Le 11 septembre 2001 aura-t-il changé quelque chose dans l'histoire de l'Internet en France ? Il semble que oui. Et c'est encore une fois la fameuse Loi sur la société de l'Information (LSI), véritable serpent de mer médiatique, qui en fait les frais. Examiné au début de l'été par l'Assemblée nationale, et en cours d'examen au Sénat, ce texte serait ainsi amendé dans le sens de mesures antiterroristes présentées par le Premier ministre. Le gouvernement a en effet déposé au Sénat des amendements à la loi sur la sécurité quotidienne, en vue de lutter contre l'utilisation criminelle des réseaux informatiques. Pour l'essentiel, ces dispositions concernent la conservation préventive de toutes les données de connexion au réseau (logs) et certaines limitations à l'utilisation des techniques de cryptographie.

La première mesure importante concerne la conservation des données de connexion désormais fixée à douze mois. Un décret devrait déterminer quels types de données seraient concernés par cette conservation : sites visités, messages échangés, etc. Deuxième point important de ces mesures : le chiffrement. La libéralisation de l'usage de la cryptologie engagée depuis 1999 se retrouve «encadrée» avec ces nouvelles dispositions. La possession et l'utilisation de logiciels de cryptage resteraient ainsi soumis à une réglementation de la LSI. Le texte prévoit également de recourir, dans le cadre de procédures judiciaires, aux service de la Défense pour briser les clés de cryptage.

Des risques d'abus

Des associations et mouvements de défense des libertés individuelles, dont ATTAC, le MRAP, IRIS et RSF ont rendu un avis plutôt critique à l'encontre de ces mesures antiterroristes examinées par le Sénat mardi et mercredi prochains. «Nous craignons que, sous couvert de l'urgence et de la traque des réseaux terroristes, le gouvernement s'apprête à faire adopter, sans débat ni concertation, des dispositions lourdes de conséquences pour les libertés», a déclaré Robert Ménard, le secrétaire général de Reporters Sans Frontières (RSF). Même réaction pour l'association Imaginons un réseau Internet solidaire (IRIS) qui parle de «surenchère sécuritaire sur Internet». Au chapitre très sensible de la cryptographie, l'IRIS déclare que «cette mesure présente des risques majeurs d'atteinte à la présomption d'innocence. Les procédures envisagées de saisine des moyens de l'Etat pour le déchiffrement de données ouvrent la porte à tous les abus policiers, sans garantie d'encadrement du juge, et sans recours possible dans certains cas. La garantie minimale contre ces risques est de soumettre toute prescription de déchiffrement à une décision du juge des libertés et de la détention.»

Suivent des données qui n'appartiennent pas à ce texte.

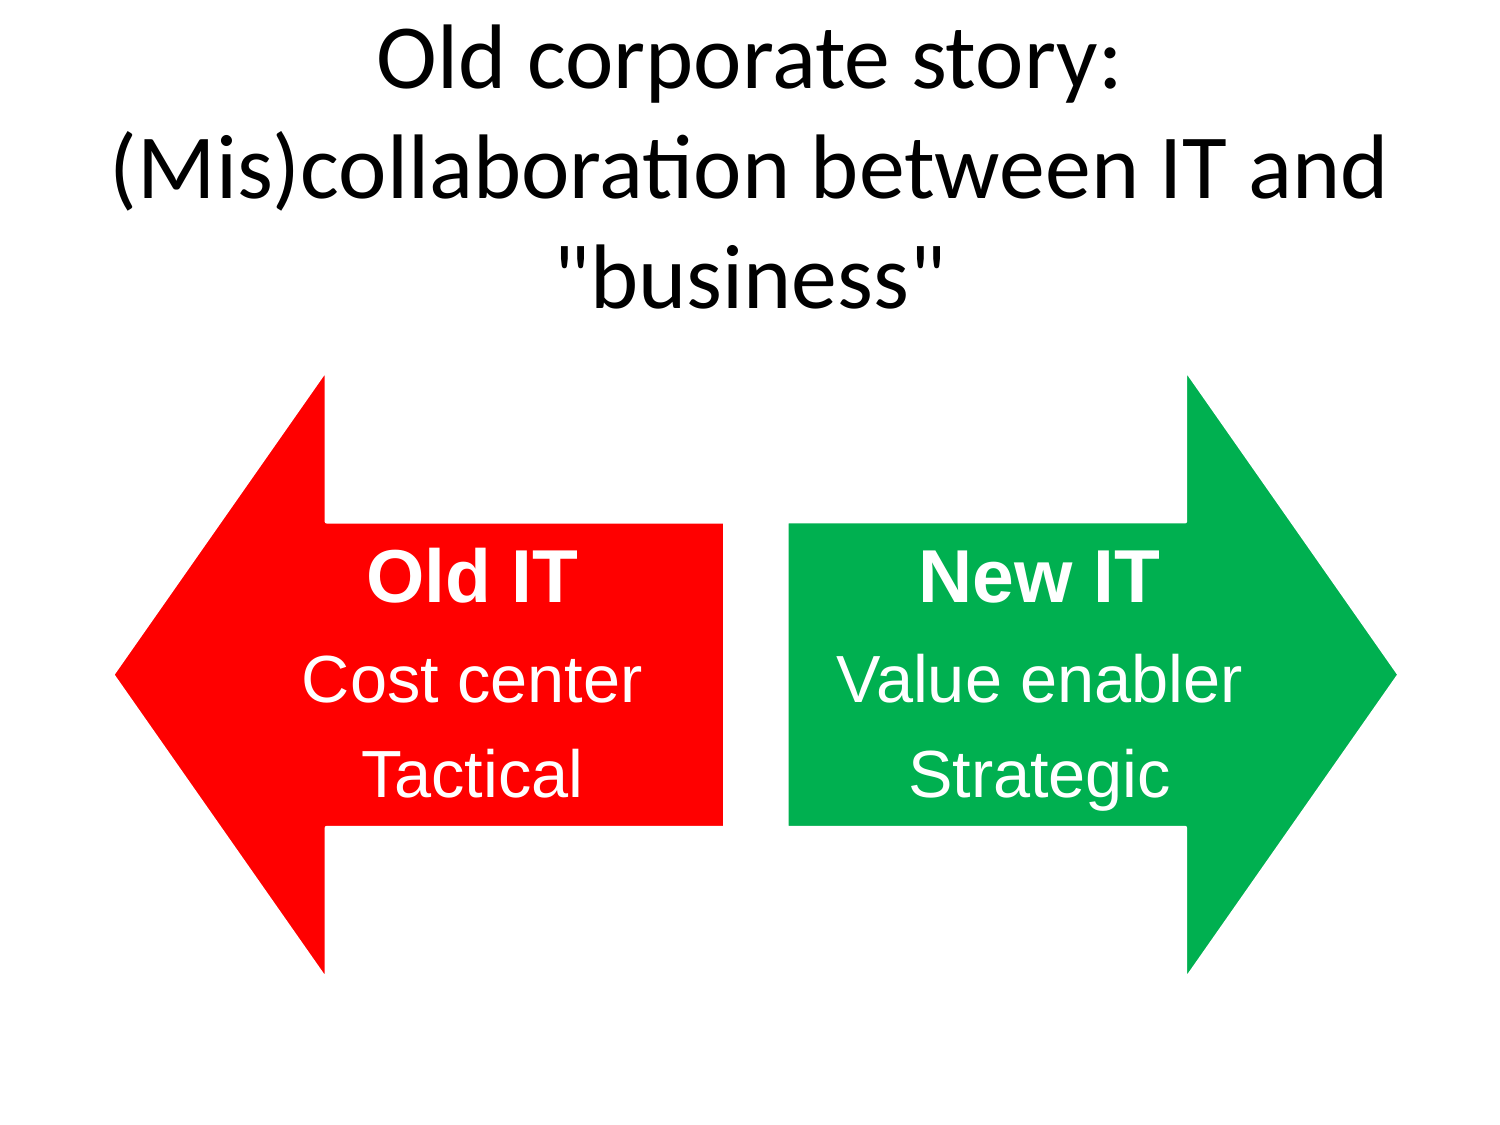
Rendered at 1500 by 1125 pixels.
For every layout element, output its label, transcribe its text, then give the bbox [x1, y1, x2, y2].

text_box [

Si les associations de protection de la vie privée sur le Net se sont mobilisées dans leur ensemble. Depuis les attentats du 11 septembre, l'opinion publique, est, de son côté, plutôt prête à accepter ces restrictions. Les sondages montrent que les mesures, qu'il s'agisse de la fouille des voitures ou de la surveillance des messages électroniques sont approuvées majoritairement (plus de 70%) et cela dans toutes les catégories de population. Même si, l'approbation de la surveillance des messages électroniques est plus faible chez les jeunes et les cadres supérieurs, internautes émérites.